Over the last few years, there have been e-mails circulating about asbestos and dioxins in tampons manufactured in the United States. The available scientific evidence does not support these rumours.

The e-mail states that:

Tampon manufacturers add asbestos to their products to promote excessive menstrual bleeding in order to sell more tampons.
The tampon industry believes that women need bleached white products in order to view the products as pure and clean. The result of bleaching is that tampons contain toxic amounts of the chemical dioxin.
Dr B.S. Katzenellenbogen, Professor of Molecular & Integrative Physiology, Cell & Structural Biology supports the claims.
Science tells us that:

The US Food and Drug Administration (FDA) regulates the safety of medical devices, including tampons. FDA has no evidence of asbestos in tampons or any reports regarding increased bleeding following tampon use.
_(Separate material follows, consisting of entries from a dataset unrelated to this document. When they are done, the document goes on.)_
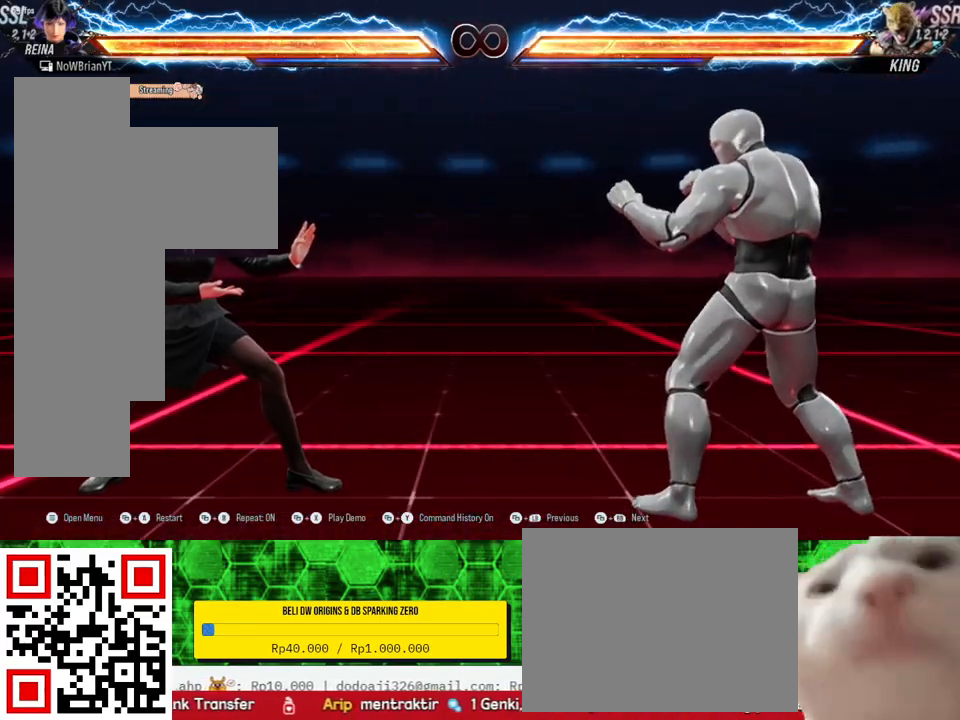
{"buttons": [], "right_stick": "center", "events": []}
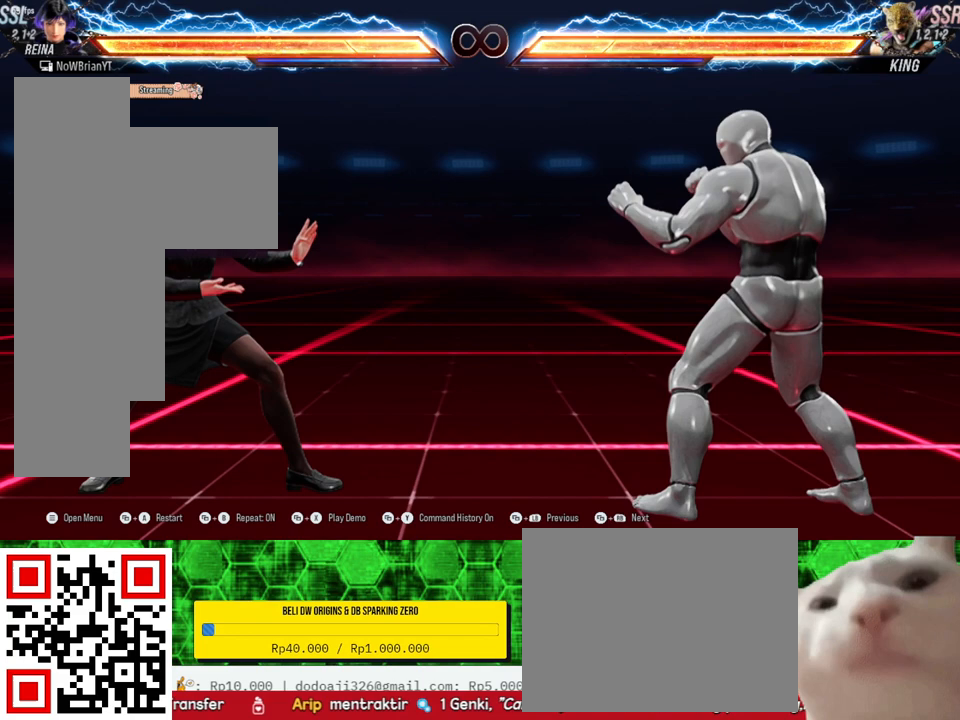
{"buttons": [], "right_stick": "center", "events": []}
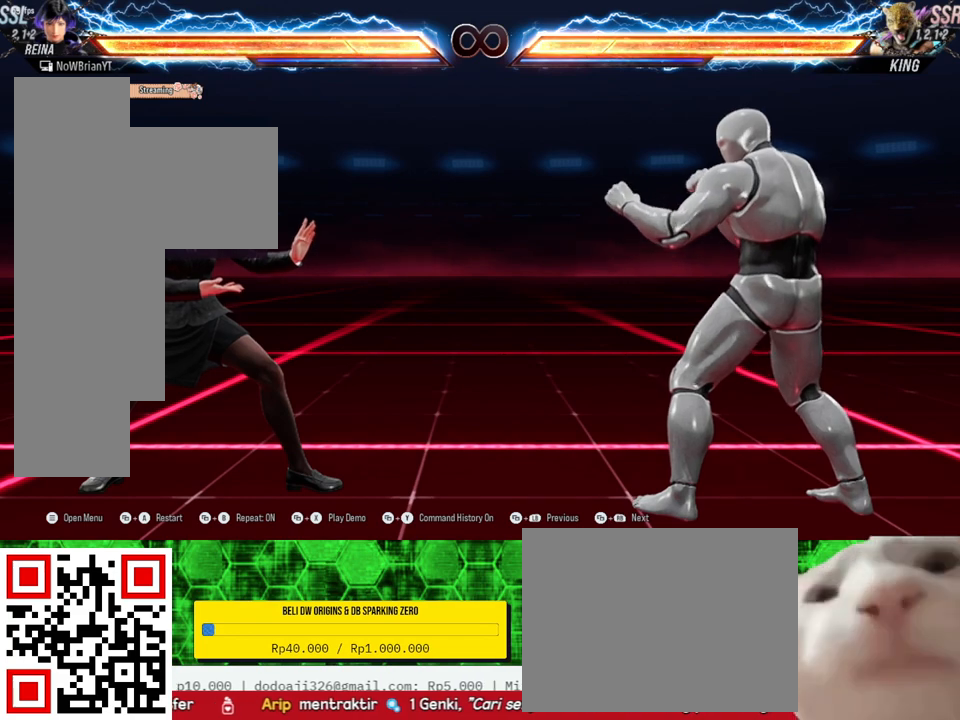
{"buttons": [], "right_stick": "center", "events": []}
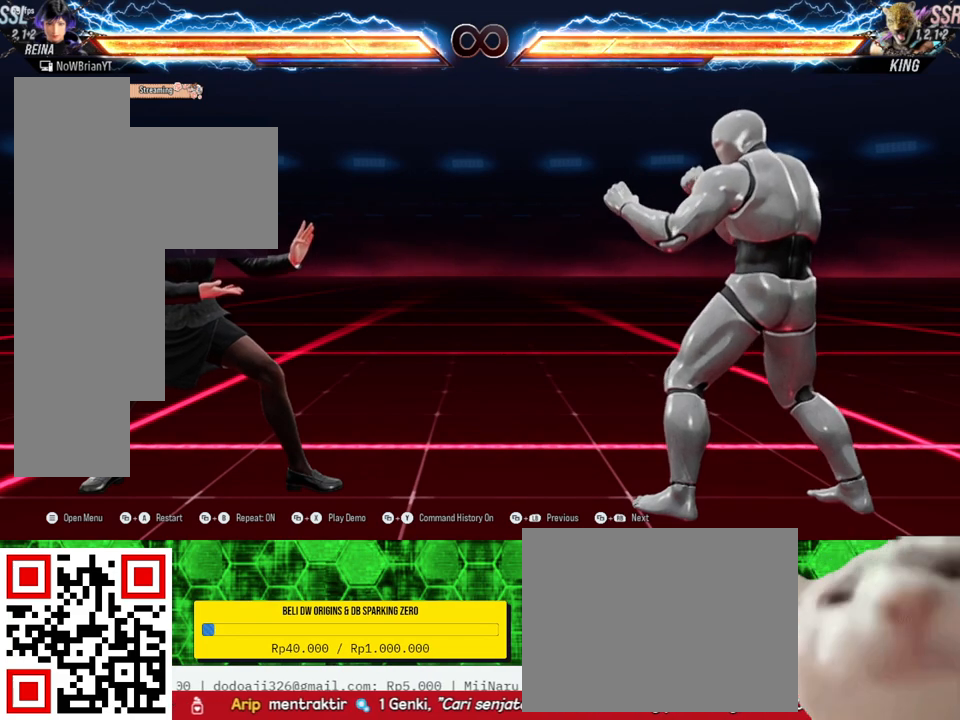
{"buttons": [], "right_stick": "center", "events": []}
According to Philip Tierno Jr., MD, chief of clinical microbiology and immunology at New York University Medical Centre and an expert on tampon safety issues, these allegations are absurd. Dr Tierno examined manufacturers’ documents during past toxic shock litigation, and found asbestos is not used in the manufacturing of tampons.
Tampons are made from cotton, rayon or blends of both. Rayon is made from cellulose fibres derived from wood pulp. In this process the wood pulp is bleached. Bleaching the wood pulp was a potential source of trace amounts of dioxin in tampons at one time, but that bleaching method is no longer used. Rayon raw material used in US tampons is now produced using elemental chlorine-free or totally chlorine free bleaching processes. State-of-the-art testing of tampons and tampon materials that can detect even trace amounts of dioxin has shown that dioxin levels are at or below the detectable limit. No risk to health would be expected from these trace amounts. Risk assessment indicates that this exposure is many times less than normally present in the body from other environmental sources, so small that any risk of adverse health effects is considered negligible.
Dr Katzenellenbogen is a legitimate scientist. She has disavowed claims in the e-mail and her apparent connection to it, which arose without her knowledge and approval.
The Canadian Cancer Society understands that Canadians are concerned about cancer, but recommends that you be cautious of any medical information or claims obtained from the unmonitored Internet – the Internet can be an empowering source of information but it should never be substituted for a relationship with a physician.